Tetapi pada waktu itu penjajah Belanda secara resmi melarang orang menerjemahkan Alquran. Mbah Shaleh Darat melanggar larangan ini. Beliau menerjemahkan Alquran dengan ditulis dalam huruf arab gundul (pegon) sehingga tak dicurigai penjajah.
Kitab tafsir dan terjemahan Alquran ini diberi nama Kitab Faid Ar-Rahman, tafsir pertama di Nusantara dalam bahasa Jawa dengan aksara Kitab ini pula yang dihadiahkannya kepada R.A. Kartini pada saat dia menikah dengan R.M. Joyodiningrat, seroang Bupati Rembang.

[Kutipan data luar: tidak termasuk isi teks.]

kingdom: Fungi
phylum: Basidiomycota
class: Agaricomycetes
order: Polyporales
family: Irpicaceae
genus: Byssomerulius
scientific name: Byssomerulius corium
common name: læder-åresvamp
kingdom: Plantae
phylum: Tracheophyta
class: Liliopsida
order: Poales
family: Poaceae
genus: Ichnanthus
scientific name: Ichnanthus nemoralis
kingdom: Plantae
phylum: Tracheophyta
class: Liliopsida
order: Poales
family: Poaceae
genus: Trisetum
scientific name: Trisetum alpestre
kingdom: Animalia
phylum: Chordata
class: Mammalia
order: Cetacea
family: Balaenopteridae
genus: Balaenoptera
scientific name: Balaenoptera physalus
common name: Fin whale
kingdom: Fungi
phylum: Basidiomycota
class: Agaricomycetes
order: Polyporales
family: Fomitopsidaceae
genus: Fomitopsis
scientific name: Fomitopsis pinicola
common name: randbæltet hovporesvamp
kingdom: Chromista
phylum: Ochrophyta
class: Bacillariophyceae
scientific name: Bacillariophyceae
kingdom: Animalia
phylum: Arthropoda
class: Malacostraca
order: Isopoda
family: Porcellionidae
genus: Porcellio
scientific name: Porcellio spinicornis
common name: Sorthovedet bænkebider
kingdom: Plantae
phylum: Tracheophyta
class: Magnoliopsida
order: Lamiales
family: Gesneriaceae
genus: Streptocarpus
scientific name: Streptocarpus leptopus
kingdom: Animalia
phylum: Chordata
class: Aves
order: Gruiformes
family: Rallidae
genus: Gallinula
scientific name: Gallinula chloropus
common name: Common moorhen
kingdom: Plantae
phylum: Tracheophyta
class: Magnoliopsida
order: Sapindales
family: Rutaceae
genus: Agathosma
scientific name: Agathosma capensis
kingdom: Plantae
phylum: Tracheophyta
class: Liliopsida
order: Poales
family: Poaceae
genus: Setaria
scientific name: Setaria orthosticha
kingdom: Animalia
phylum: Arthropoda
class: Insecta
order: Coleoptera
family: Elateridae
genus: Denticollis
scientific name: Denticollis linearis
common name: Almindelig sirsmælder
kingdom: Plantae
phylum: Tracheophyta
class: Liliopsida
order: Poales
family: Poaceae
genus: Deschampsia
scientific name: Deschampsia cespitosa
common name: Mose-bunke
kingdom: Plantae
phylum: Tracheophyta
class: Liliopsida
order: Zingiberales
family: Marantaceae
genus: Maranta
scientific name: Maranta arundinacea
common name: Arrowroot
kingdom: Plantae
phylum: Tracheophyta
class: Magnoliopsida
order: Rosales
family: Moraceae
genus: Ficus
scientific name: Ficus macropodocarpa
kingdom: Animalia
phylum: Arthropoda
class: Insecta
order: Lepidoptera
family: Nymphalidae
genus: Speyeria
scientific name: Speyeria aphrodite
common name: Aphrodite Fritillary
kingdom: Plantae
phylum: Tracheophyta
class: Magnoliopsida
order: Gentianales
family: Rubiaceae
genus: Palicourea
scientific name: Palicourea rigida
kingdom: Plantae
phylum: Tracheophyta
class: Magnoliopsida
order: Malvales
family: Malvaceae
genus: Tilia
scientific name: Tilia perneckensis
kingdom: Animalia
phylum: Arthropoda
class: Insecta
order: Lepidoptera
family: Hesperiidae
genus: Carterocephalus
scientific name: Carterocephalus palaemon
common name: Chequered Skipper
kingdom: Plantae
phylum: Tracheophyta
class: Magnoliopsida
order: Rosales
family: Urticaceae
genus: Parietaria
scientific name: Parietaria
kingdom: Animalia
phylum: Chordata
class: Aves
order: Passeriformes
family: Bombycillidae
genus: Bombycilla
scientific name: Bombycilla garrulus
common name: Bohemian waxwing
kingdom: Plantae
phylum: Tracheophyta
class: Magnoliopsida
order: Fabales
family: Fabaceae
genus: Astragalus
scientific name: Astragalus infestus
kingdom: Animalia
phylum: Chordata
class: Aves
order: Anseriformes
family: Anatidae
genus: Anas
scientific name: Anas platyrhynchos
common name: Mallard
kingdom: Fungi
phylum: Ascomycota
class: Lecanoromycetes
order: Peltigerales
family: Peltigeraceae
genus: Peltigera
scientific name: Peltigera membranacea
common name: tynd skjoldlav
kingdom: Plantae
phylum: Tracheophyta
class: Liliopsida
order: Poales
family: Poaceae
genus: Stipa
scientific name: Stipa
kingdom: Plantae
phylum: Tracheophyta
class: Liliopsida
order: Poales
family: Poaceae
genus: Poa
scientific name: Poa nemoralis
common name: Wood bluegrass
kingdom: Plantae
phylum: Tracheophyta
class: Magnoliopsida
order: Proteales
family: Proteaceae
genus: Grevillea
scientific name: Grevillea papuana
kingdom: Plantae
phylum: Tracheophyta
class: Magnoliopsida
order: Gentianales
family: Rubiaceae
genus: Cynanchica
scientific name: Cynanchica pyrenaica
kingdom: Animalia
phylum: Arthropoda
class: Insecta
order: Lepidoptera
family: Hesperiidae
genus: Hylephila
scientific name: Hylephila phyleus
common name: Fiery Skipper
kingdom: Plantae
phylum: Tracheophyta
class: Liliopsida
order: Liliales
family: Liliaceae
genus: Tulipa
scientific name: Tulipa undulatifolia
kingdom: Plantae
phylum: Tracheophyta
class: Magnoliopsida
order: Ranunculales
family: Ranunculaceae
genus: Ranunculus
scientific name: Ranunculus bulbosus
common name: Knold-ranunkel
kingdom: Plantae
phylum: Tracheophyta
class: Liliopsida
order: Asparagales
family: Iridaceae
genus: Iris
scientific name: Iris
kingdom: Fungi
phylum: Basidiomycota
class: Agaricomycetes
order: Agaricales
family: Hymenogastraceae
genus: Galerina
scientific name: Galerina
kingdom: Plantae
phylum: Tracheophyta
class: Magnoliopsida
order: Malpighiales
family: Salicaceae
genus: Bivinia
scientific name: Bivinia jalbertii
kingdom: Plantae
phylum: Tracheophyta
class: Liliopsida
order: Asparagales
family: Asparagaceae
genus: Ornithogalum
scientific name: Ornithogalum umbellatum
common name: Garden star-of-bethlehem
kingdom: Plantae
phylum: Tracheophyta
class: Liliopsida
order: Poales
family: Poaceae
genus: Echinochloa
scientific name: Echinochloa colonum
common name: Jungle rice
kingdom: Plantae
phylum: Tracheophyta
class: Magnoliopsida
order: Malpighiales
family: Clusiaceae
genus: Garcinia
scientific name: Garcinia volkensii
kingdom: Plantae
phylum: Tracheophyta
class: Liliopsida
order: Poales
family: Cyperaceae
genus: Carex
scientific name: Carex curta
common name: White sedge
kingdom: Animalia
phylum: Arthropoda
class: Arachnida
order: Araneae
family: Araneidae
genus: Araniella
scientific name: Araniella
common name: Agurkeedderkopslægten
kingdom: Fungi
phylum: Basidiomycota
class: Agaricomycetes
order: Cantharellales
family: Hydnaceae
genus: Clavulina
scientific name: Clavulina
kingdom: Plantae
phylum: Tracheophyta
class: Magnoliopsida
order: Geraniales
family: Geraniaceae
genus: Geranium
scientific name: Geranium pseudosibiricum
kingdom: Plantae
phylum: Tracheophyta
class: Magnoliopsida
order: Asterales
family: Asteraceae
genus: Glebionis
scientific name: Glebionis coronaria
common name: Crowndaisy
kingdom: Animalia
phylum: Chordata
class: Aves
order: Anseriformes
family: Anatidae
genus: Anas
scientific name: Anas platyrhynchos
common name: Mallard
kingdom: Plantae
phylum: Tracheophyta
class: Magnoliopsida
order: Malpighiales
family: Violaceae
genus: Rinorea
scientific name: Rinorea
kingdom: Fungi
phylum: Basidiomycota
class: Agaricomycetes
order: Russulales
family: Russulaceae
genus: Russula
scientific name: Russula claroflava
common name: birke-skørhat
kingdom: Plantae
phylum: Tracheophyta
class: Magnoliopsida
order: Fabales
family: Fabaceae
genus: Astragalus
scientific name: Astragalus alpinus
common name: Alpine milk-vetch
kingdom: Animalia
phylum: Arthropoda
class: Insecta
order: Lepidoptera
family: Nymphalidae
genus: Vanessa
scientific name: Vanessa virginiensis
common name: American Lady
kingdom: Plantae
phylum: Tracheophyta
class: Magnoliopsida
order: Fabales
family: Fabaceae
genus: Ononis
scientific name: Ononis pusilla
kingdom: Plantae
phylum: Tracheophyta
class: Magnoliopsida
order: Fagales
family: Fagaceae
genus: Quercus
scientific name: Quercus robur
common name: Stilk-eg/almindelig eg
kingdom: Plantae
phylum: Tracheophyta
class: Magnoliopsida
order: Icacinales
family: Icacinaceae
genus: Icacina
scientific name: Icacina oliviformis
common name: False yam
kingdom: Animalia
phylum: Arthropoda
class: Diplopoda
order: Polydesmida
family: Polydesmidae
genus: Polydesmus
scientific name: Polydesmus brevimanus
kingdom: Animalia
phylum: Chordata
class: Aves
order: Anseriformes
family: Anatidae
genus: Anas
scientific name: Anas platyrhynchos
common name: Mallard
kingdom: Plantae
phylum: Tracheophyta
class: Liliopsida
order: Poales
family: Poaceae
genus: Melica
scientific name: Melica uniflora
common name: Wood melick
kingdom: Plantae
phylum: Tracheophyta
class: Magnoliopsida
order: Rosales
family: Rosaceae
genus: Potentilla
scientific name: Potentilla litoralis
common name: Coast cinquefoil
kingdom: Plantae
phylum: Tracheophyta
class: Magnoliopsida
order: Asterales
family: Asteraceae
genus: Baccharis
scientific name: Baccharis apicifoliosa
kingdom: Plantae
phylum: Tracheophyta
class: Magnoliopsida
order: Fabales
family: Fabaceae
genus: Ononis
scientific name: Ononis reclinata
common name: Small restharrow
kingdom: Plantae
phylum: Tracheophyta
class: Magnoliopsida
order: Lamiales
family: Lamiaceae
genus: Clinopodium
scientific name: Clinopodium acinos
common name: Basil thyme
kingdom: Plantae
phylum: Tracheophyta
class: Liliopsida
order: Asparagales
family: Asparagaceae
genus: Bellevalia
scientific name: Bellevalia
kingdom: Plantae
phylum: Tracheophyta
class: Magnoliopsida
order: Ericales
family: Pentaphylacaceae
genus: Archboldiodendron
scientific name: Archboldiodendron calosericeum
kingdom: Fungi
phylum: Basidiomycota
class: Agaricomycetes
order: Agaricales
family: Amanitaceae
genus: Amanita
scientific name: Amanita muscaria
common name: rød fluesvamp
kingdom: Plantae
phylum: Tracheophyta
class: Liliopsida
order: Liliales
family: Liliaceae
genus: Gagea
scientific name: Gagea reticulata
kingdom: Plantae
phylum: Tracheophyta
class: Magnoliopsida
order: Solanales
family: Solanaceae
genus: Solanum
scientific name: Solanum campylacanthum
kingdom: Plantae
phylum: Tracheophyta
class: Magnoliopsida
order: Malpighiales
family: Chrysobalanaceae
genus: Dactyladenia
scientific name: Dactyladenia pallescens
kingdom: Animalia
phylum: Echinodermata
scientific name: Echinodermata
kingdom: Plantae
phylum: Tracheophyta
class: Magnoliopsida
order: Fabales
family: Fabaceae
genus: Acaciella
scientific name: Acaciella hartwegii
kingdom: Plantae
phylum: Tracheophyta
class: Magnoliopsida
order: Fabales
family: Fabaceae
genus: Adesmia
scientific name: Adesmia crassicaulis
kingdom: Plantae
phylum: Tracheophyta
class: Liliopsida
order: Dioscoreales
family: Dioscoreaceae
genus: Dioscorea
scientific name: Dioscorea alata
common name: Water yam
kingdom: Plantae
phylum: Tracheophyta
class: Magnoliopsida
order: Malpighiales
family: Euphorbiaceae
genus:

Sebagai Wali Allah, Mbah Shaleh Darat juga dikenal memiliki karamah. Makamnya pun menjadi tujuan ziarah banyak orang. Salah seorang wali terkenal yang suka mengunjungi makamnya adalah Gus Miek (Hamim Jazuli).
Dikisahkan bahwa suatu ketika Mbah Shaleh Darat sedang berjalan kaki menuju Semarang. Kemudian lewatlah tentara Belanda berkendara mobil. Begitu mobil mereka menyalip Mbah Shaleh, tiba-tiba mogok. Mobil itu baru bisa berjalan lagi setelah tentara Belanda memberi tumpangan kepada Mbah Shaleh Darat.
Di lain waktu, karena mengetahui pengaruh Mbah Shaleh Darat yang besar, pemerintah Belanda mencoba menyogok Mbah Shaleh Darat. Maka diutuslah seseorang untuk menghadiahkann banyak uang kepada Mbah Shaleh, dengan harapan Mbah Shaleh Darat mau berkompromi dengan penjajah Belanda.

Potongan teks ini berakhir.